“The maize story is not just about demand — it is about farmer confidence. And confidence is margin-dependent.”

In this issue –

Over the last few years, maize has quietly become one of the most strategic crops in Indian agriculture. Demand from poultry feed, starch and ethanol is growing rapidly — yet the farmer’s perspective remains underreported.

Q&Q Research Insights tracks a panel of 2,500+ maize farmers across India. Here are some key signals from our data.

India’s maize production has grown roughly 30–33% in just four years, making it one of the fastest-growing major crops in the country. Ethanol demand for maize surged from 0.8 MT (2022–23) to 12.7 MT (2024–25) — a 15× jump in three years. India achieved 19.8% blending by May 2025, ahead of schedule.

 

📌  MSP FOR MAIZE: ₹2,400/qtl in 2025–26 (+7.8% YoY)
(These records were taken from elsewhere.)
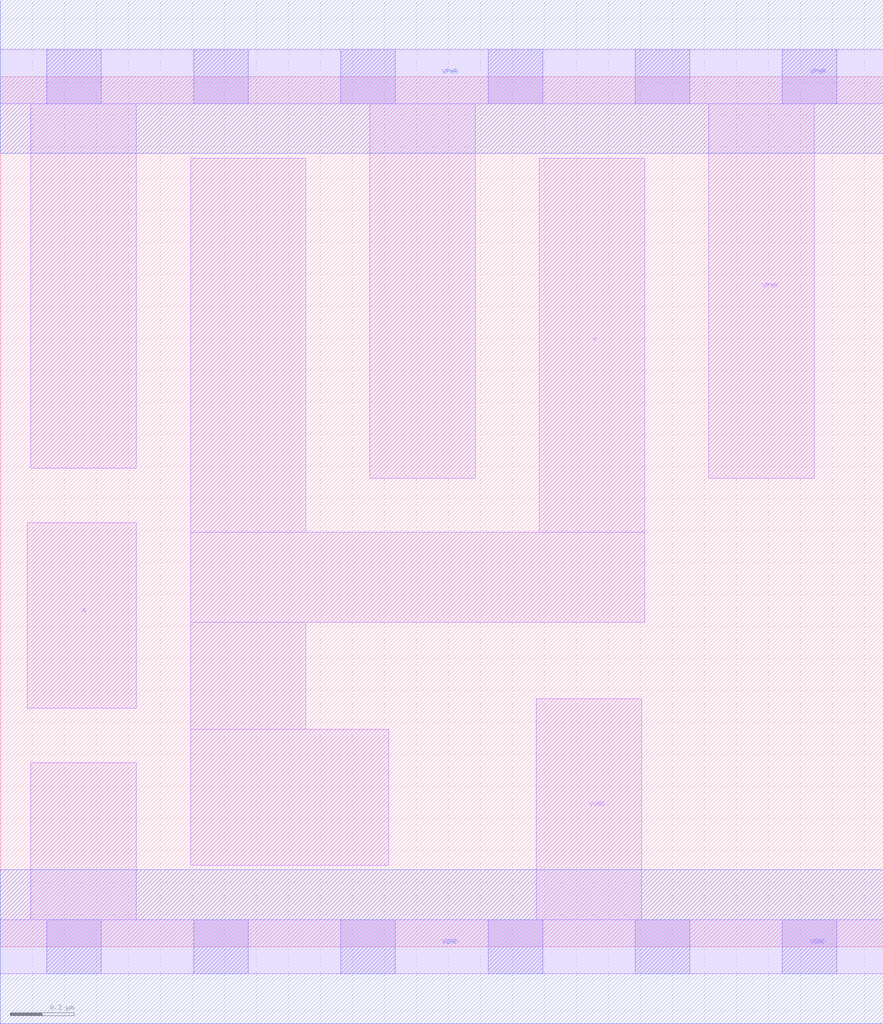
<source format=lef>
# Copyright 2020 The SkyWater PDK Authors
#
# Licensed under the Apache License, Version 2.0 (the "License");
# you may not use this file except in compliance with the License.
# You may obtain a copy of the License at
#
#     https://www.apache.org/licenses/LICENSE-2.0
#
# Unless required by applicable law or agreed to in writing, software
# distributed under the License is distributed on an "AS IS" BASIS,
# WITHOUT WARRANTIES OR CONDITIONS OF ANY KIND, either express or implied.
# See the License for the specific language governing permissions and
# limitations under the License.
#
# SPDX-License-Identifier: Apache-2.0

VERSION 5.7 ;
  NAMESCASESENSITIVE ON ;
  NOWIREEXTENSIONATPIN ON ;
  DIVIDERCHAR "/" ;
  BUSBITCHARS "[]" ;
UNITS
  DATABASE MICRONS 200 ;
END UNITS
MACRO sky130_fd_sc_hd__clkinvlp_4
  CLASS CORE ;
  SOURCE USER ;
  FOREIGN sky130_fd_sc_hd__clkinvlp_4 ;
  ORIGIN  0.000000  0.000000 ;
  SIZE  2.760000 BY  2.720000 ;
  SYMMETRY X Y R90 ;
  SITE unithd ;
  PIN A
    ANTENNAGATEAREA  1.330000 ;
    DIRECTION INPUT ;
    USE SIGNAL ;
    PORT
      LAYER li1 ;
        RECT 0.085000 0.745000 0.425000 1.325000 ;
    END
  END A
  PIN Y
    ANTENNADIFFAREA  0.714000 ;
    DIRECTION OUTPUT ;
    USE SIGNAL ;
    PORT
      LAYER li1 ;
        RECT 0.595000 0.255000 1.215000 0.680000 ;
        RECT 0.595000 0.680000 0.955000 1.015000 ;
        RECT 0.595000 1.015000 2.015000 1.295000 ;
        RECT 0.595000 1.295000 0.955000 2.465000 ;
        RECT 1.685000 1.295000 2.015000 2.465000 ;
    END
  END Y
  PIN VGND
    DIRECTION INOUT ;
    SHAPE ABUTMENT ;
    USE GROUND ;
    PORT
      LAYER li1 ;
        RECT 0.000000 -0.085000 2.760000 0.085000 ;
        RECT 0.095000  0.085000 0.425000 0.575000 ;
        RECT 1.675000  0.085000 2.005000 0.775000 ;
      LAYER mcon ;
        RECT 0.145000 -0.085000 0.315000 0.085000 ;
        RECT 0.605000 -0.085000 0.775000 0.085000 ;
        RECT 1.065000 -0.085000 1.235000 0.085000 ;
        RECT 1.525000 -0.085000 1.695000 0.085000 ;
        RECT 1.985000 -0.085000 2.155000 0.085000 ;
        RECT 2.445000 -0.085000 2.615000 0.085000 ;
      LAYER met1 ;
        RECT 0.000000 -0.240000 2.760000 0.240000 ;
    END
  END VGND
  PIN VPWR
    DIRECTION INOUT ;
    SHAPE ABUTMENT ;
    USE POWER ;
    PORT
      LAYER li1 ;
        RECT 0.000000 2.635000 2.760000 2.805000 ;
        RECT 0.095000 1.495000 0.425000 2.635000 ;
        RECT 1.155000 1.465000 1.485000 2.635000 ;
        RECT 2.215000 1.465000 2.545000 2.635000 ;
      LAYER mcon ;
        RECT 0.145000 2.635000 0.315000 2.805000 ;
        RECT 0.605000 2.635000 0.775000 2.805000 ;
        RECT 1.065000 2.635000 1.235000 2.805000 ;
        RECT 1.525000 2.635000 1.695000 2.805000 ;
        RECT 1.985000 2.635000 2.155000 2.805000 ;
        RECT 2.445000 2.635000 2.615000 2.805000 ;
      LAYER met1 ;
        RECT 0.000000 2.480000 2.760000 2.960000 ;
    END
  END VPWR
END sky130_fd_sc_hd__clkinvlp_4
END LIBRARY

</source>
Primary data suggests farmers on average realise 20-25% lesser than MSP on the ground.

 

The Contrast: What Maize Is Actually Replacing

 

Soybean area is down 4.73%, partly due to price volatility, lower profitability vs. maize, and DDGS replacing soymeal in feed. Oilseed total is down 6.74 lakh ha. Pulse displacement carries direct food-security implications this industry must address urgently.

📌  IMPLICATION: Area expansion may be running ahead of the seed system’s ability to support it sustainably.

The Import Signal: India went from exporting 3.7 MT surplus maize (2021–22) to importing 0.9 MT in 2024 — in just three seasons.

This is not a demand success story alone. It is a productivity warning.

 

Farmer loyalty is not structural. It is margin-dependent.

Soybean growers in MP shifted to maize after 2 years of below-MSP returns. They can shift back — or to something else — just as fast.

Cotton growers in Vidarbha moved to maize on ethanol premium. FAW + rising input costs could reverse that calculation quickly.

⚠  Sept 2025 price crash (MP –21%) is an early warning. If ethanol procurement slows, mandi prices collapse with no safety net.